A well known paper, Mark Granovetter wrote about the «strength of weak ties», meaning by that the fact that unimportant relations are often the cause of important shifts in the course of everybody s life. Similarly, we will propose in this lecture that weak ties can generate strong spatial structures i. e. the reparttition of migrants inside a continent, a state or a city. Indeed, migrants originating from one place or from one country often cluster in some areas of the country of destination. In the most extreme case, we speak of a process of ghettoisation. Simultaneously, the natives dont accept to live amongst migrants and the migrants from their own part try to rebuilt their original community gathering people of the same origin. We illustrate this trend, first with data at the level of the European Union, then at the level of France and lastly, inside the Paris city. In a second part, we try to explain these patterns using a microsimulation model based on successive migration waves and an opposition between active and passive migrants. The model will fit quite well the data but it depends on a lot of assumptions and parameters. Therefore a simpler model, the allocation model is presented in the third part. It procures the same good fit with the data. Moreover, it can be generalized to input-output matrices of internal migration and even to
marriage market models. I Clusters of migrants of the same origin We compare, not the proportion of migrants of the same origin (national or regional) in the population of destination, but their proportion in the total number of migrants to throw light of the dominance of certain origins and groups. A/European Union Six maps display the proportion of turks, portugueses, Balkan citizens (former Yougoslavia, Albania, Bulgaria), irakians and ukranian-moldovian-romanians. They are arranged two by two according to the time at the peak of their wave. The first wave (turks, portugueses) looks very simple: France and Germany needed manpower. Turkey and Portugal had manpower in excess. The supply and demand mechanism acted in term of minimizing the distance : Turkey was closer to Germany, Portugal to France. The maps shows a second feature, although minor : portuguese are flooding from Frane into the neighboring states, and similarly, turks around Germany as if they were colonizing the surroundings of their first stronghold. The second set of maps compares Moroccans going to France and Spain and citizens from Balkan states aiming at Mitteleuropa. The geography explains less well their choices. Endly, the third set of maps shows the more recent migration flows in direction of states with no regard of spatial proximity : the migrants go were some places are free and not taken by the preceding flows
B/ France The maps show the proportion of the 7 most important foreign groups as proportion of the total number of foreigners in the french departments (in 1999, last census taken). One can make exactly the same remarks as in the preceding section : the first wave breaks in accordance with spatial proximities. This is less true of the second wave (the portugueses jump on the spaniards who occupy south France to settle down a bit futher north). The last wave with the turks occupy the remaining space, with no respect to geographical position of Turkey towards France.

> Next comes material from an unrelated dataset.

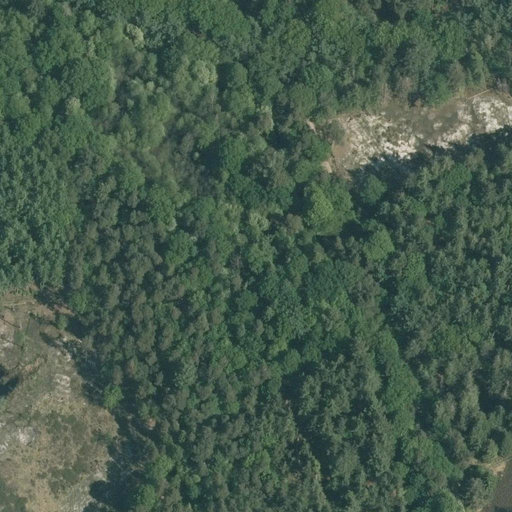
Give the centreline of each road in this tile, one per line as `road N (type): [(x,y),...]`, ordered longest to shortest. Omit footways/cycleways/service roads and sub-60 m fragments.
road 1 (track): [(459,511),(293,91),(297,0)]
road 2 (track): [(189,511),(152,428),(312,368),(384,313)]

C/ Countrymen («provinciaux») in Paris The 1911 census provides an axcellent table crossing the department of birth (87 units) and the district (neighborhood) of residence (80) of all the inhabitants of Paris. In the same way as above, we computed the proportion of the migrants of a given departement in the total of the migrants for each district. The result is somewhat astounding. In the two first examples (Mayenne and Aisne) migrants settle down in the districts located in the exact direction of their origin as if a straight line was drawn, as if they followed it and took roots just when entering Paris. This behaviour can be explained by so called «intervening opportunities» as Samuel Stouffer called them in his paper of 1940 (see the formula below). But, the third example (Nièvre) does no more follow the pattern of proximity or follows it for one half only and the last case (Alpes Maritimes, not far from here) is following the opposite pattern. How to give a rational account of this diversity of behaviour
The three next three figures group together departments exhibiting the same pattern. They belong to the same broad regions. In fact, as we will see a bit later, these regions correspond to railways stations inside Paris. The migrants dont arrive in the great city by foot but by railway and their first steps in Paris are not on the border of the city but around the railway station corresponding to their origin, gare du nord, de l'est, Montparnasse, de Lyon, etc. Let us built a simple model which produces qualitatively the same patterns as those displayed by the in-migrants to Paris.
II First micro-simulation model The idea of the model is taken from Hägerstrand seminal work «Migration and Area». Hägerstrand had no computer in 1953 and made its microsimulation by hand using the old Tipett table of random numbers. Hâgerstrand first supposes there exist two types of migrants : active and passive. The active ones start from their location and look at random for an available space. The simulation of his quest is done by a random walk. The passive ones know a preceding migrant, join him immediately and find a place in his vicinity. Hägerstand studied the migrations from a given city to all the other places. Here the situation is different and we adapted the process he designed. We supposed four different regions of origin and a city with an old core where people coming of the four regions are scattered at random in equal number. At a certain time, railways arrived and three stations were built with lines connecting each one to one of the regions (thus one region, the 4 th, could not be reached by the railway). We supposed three migration waves each one originating from one different region. During each wave, the migratory flow was three times higher than customarily. Only the flow from the 4 th region stood constant through time. As Hägerstrand, we supposed that one on two migrants was active and the second passive (chosen at random during the monte-carlo process).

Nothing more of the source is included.